Thanks for the extra info. I’ve created a ticket to investigate this and try to replicate the behavior.

Vanessa

+1 this
We see this problem almost daily in our environment also running 2.5.12.666
We have had to automate the cancelling of all other deployments as well as the restarting of the service to get Octopus running smoothly.

-J

Hi Jenna (and Jeff),

Just for ‘more info to try to replicate this’ a couple of questions for you to answer.

  1. How long is it between hitting cancel and hitting it a second time?
  2. Is it typically the one environment?

Vanessa

Vanessa,
We have seen this with variable time frames. We recommend users do not hit cancel a second time at all and manage that from our Ops team, so the delay can be as much as an hour or two before we force cancel the task with the second click. It may be helpful to add a click timer to the button with a 15 second delay to ensure that users are not able to hit the second click immediately.

-Jeff

Jeffrey Feinberg
Director | Release Engineering
Eze Software Group / Eze OMS
12 Farnsworth St / Boston, MA 02210
T 617.897.2357 /E jfeinberg@ezesoft.commailto:jfeinberg@ezesoft.com
www.ezesoft.comhttp://www.ezesoft.com/

Vanessa -

I agree with Jeff, they delay can be an hour or two before I hit cancel
again to time it out. As far as environments, I’ve seen this happen in at
least 2 different environments and at least 5 different machines have
triggered it at different times. On a similar note, the users are hitting
cancel because they accidentally forgot to select a machine within the
environment before deploying and end up deploying to the whole
environment. Is there a trick to make the 2nd green "Deploy Release"
button gray out until the user selects a specific machine? In my case, we
don’t have any reason to deploy to all machines in an environment at once.

Thanks for your help!!

  • Jenna

Thanks Jenna and Jeff

That actually really helps, because I was under the impression it was quick, then everything Queued. But I think this should be easy to replicate now.

Vanessa

Jenna,

We have a similar issue and created a custom step template to limit the users from deploying to all machines at once. We use this in our general development environment to prevent a user from deploying to all machines in an environments at once. We limit them to deploy to only a single machine at a time. Hope this helps you out.
-Jeff

$environment = $OctopusParameters[‘Octopus.Environment.Name’]
Write-Output “Selected environment = $environment”

$deploymachineList = $OctopusParameters[‘Octopus.Deployment.SpecificMachines’]
Write-Output “Specific machine list = $deploymachineList”

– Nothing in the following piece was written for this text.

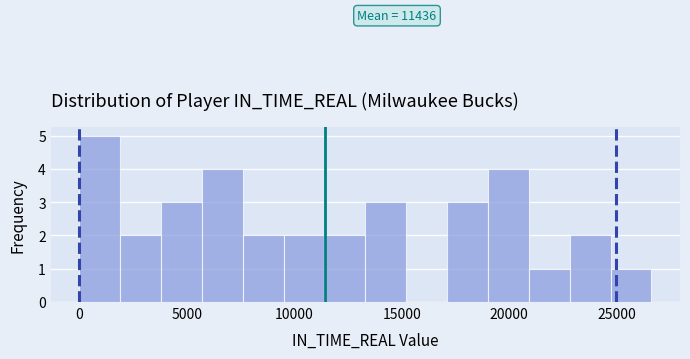

Around what value on the x-axis is the tallest bar? Give the approximate position of its centre, as read against the axis.

1000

if( ($environment -eq ‘EnvironmentName’) -and ($deploymachineList -eq ‘’) )
{
Write-Output "Deployment Stopped. You must select a specific machine target when deploying to EnvironmentName environment"
Exit -1
}

Jeffrey Feinberg

Thank you so much, Jeff! I am going to work on implementing this very soon!

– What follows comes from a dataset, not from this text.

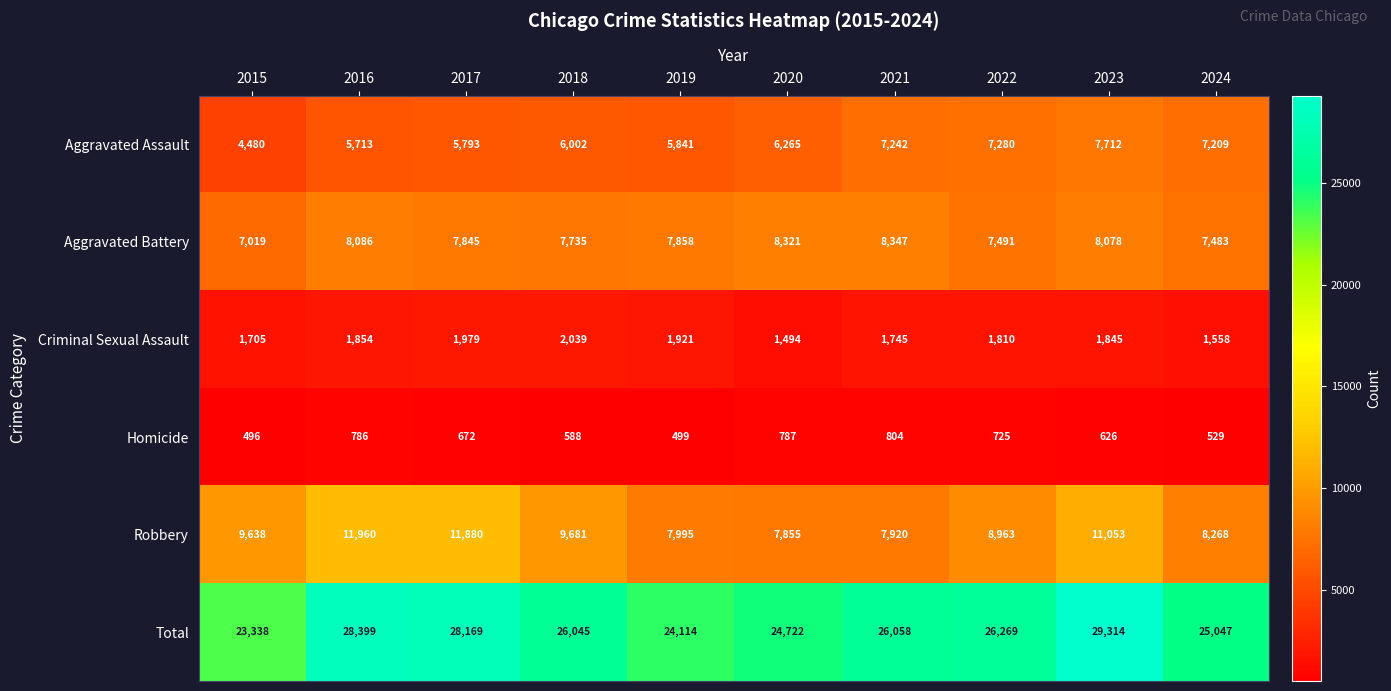

At 2016, list the series in order from largest to smallest.

Total, Robbery, Aggravated Battery, Aggravated Assault, Criminal Sexual Assault, Homicide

This issue is affecting us too (2.5.12.666). Do you have any updates on this?

Hi All,

As an update, looking into this issue is part of our current sprint.

Vanessa

Hi all,

I’m having trouble reproducing this on 2.6.3, and I’d really appreciate some more information:

  1. Does this happen every single time you cancel a deployment, or just occasionally?
  2. Does it eventually return to normal if you click cancel twice (the task should be marked as timed out, but other tasks should then be able to run)?
  3. When it does happen, can you look in RavenDB (http://localhost:10931 on the Octopus server) and see if there are any stale indexes or errors?

If this is something you can reproduce easily/on demand, we’d love to do a screen sharing session to see it and try to get to the bottom of it. You can pick a time that works here:

https://octopusdeploy.acuityscheduling.com/schedule.php

Thanks,
Paul

Hi Paul -

Today I saw that I had a task that had been sitting in a “deploying” state
for one month. I was afraid to cancel it because then I would have to shut
down the Octopus server and run the repair script. Today, I got tired of
seeing it sitting there and took the chance of cancelling it. It worked!
I had no issues with it getting stuck in a queued state, didn’t have to
click ‘cancel’ again to get it to actually cancel, and I was able to
successfully deploy other projects after I cancelled it.

So it seems that this is no longer an issue for me. I didn’t do any
updates to Octopus, other than a normal Windows update a few days ago.

Thanks to you and Vanessa for all of your help.

  • Jenna